[[ Dataset extract, beginning ]]
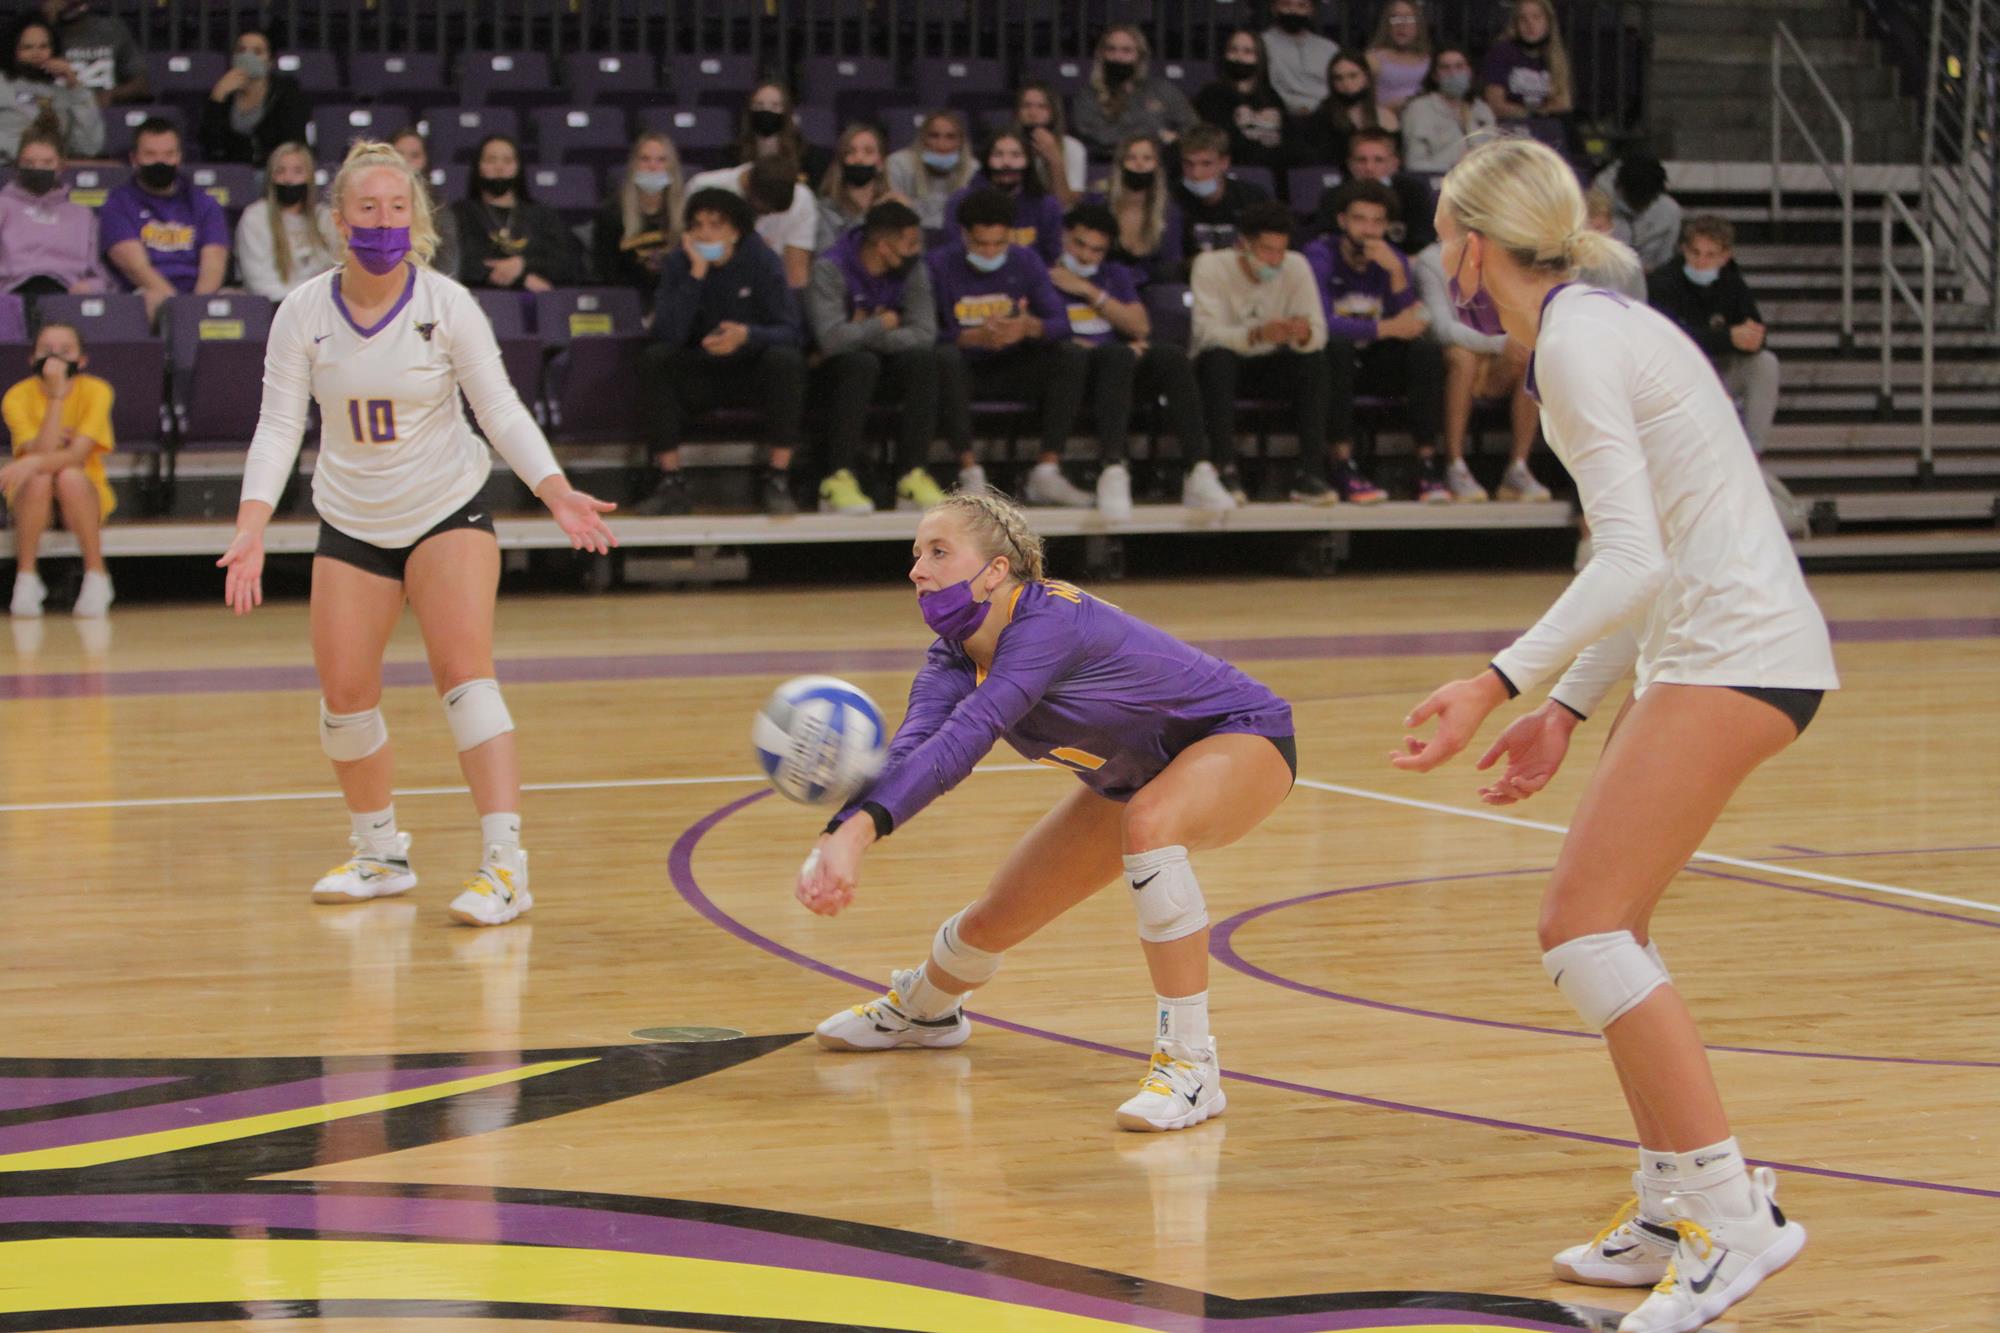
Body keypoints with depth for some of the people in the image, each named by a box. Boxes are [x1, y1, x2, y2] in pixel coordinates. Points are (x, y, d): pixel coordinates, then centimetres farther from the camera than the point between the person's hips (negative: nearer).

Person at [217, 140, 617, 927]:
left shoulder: (447, 305, -12)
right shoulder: (304, 314, -8)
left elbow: (501, 410, -10)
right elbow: (279, 425, -9)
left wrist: (558, 493, -24)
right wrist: (250, 531, -21)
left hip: (448, 509, -3)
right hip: (351, 522, 3)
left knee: (464, 674, -17)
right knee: (344, 695, 2)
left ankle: (504, 864, -20)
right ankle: (380, 855, 25)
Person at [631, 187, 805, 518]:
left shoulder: (763, 262, -10)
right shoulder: (679, 265, -7)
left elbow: (788, 332, -17)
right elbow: (667, 335, -22)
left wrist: (747, 336, -38)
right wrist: (696, 274, -28)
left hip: (753, 370, -1)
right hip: (700, 373, 1)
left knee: (786, 359, -32)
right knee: (656, 358, -27)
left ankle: (777, 481, -24)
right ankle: (670, 484, -24)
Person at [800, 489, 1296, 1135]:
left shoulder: (1049, 621, -34)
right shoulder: (954, 655, -11)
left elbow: (960, 741, -46)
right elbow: (911, 754, -29)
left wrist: (859, 830, -59)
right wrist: (836, 840, -48)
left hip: (1242, 739, -8)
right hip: (1133, 777, 8)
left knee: (1149, 822, -40)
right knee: (996, 919, 10)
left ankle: (1189, 1064, -34)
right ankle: (922, 1009, 45)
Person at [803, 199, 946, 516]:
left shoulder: (912, 270, -3)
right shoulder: (830, 270, -18)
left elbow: (924, 334, -17)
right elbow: (831, 338, -31)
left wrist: (860, 334, -26)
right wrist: (882, 326, -17)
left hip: (884, 375, 4)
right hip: (833, 373, -4)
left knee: (923, 359, -26)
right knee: (861, 362, -36)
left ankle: (912, 477, -26)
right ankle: (837, 479, -35)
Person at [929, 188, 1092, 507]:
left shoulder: (1026, 262, 5)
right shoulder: (939, 265, -6)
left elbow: (1060, 322, -5)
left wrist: (1031, 327, -29)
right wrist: (973, 337, -35)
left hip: (1010, 370, 4)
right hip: (962, 372, -4)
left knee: (1073, 356, -19)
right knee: (946, 358, -37)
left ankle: (1047, 471, -22)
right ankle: (970, 473, -35)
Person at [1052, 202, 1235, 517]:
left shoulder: (1116, 275, 24)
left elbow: (1140, 328, 10)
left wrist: (1089, 291, 0)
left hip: (1119, 372, 5)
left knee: (1173, 356, -25)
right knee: (1119, 355, -37)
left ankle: (1200, 473, -37)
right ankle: (1114, 473, -54)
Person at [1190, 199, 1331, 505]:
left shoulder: (1296, 267, -8)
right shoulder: (1211, 266, -17)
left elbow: (1319, 334, -15)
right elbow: (1206, 332, -29)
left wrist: (1304, 334, -41)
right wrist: (1256, 335, -47)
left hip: (1269, 365, 3)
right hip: (1221, 365, -3)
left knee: (1314, 359, -26)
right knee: (1218, 357, -36)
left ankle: (1310, 473, -26)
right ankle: (1226, 473, -36)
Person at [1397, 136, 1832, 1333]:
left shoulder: (1577, 341, -13)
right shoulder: (1597, 324, 16)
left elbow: (1633, 559, -22)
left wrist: (1500, 685, -26)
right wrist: (1569, 709, 19)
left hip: (1735, 652, -10)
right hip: (1723, 642, 10)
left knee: (1586, 926, -12)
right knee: (1604, 926, 12)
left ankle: (1735, 1210, -13)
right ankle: (1677, 1213, 17)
[[ Dataset extract, end ]]
**Directions for this task**
Beginning at the line with "left shoulder: (1296, 267, -8)" and stopping after the line with "left ankle: (1310, 473, -26)", please write out every line of the data above exactly and nothing else.

**Task output**
left shoulder: (1296, 267, -8)
right shoulder: (1211, 266, -17)
left elbow: (1319, 334, -15)
right elbow: (1206, 332, -29)
left wrist: (1304, 334, -41)
right wrist: (1256, 335, -47)
left hip: (1269, 365, 3)
right hip: (1221, 365, -3)
left knee: (1314, 359, -26)
right knee: (1218, 357, -36)
left ankle: (1310, 473, -26)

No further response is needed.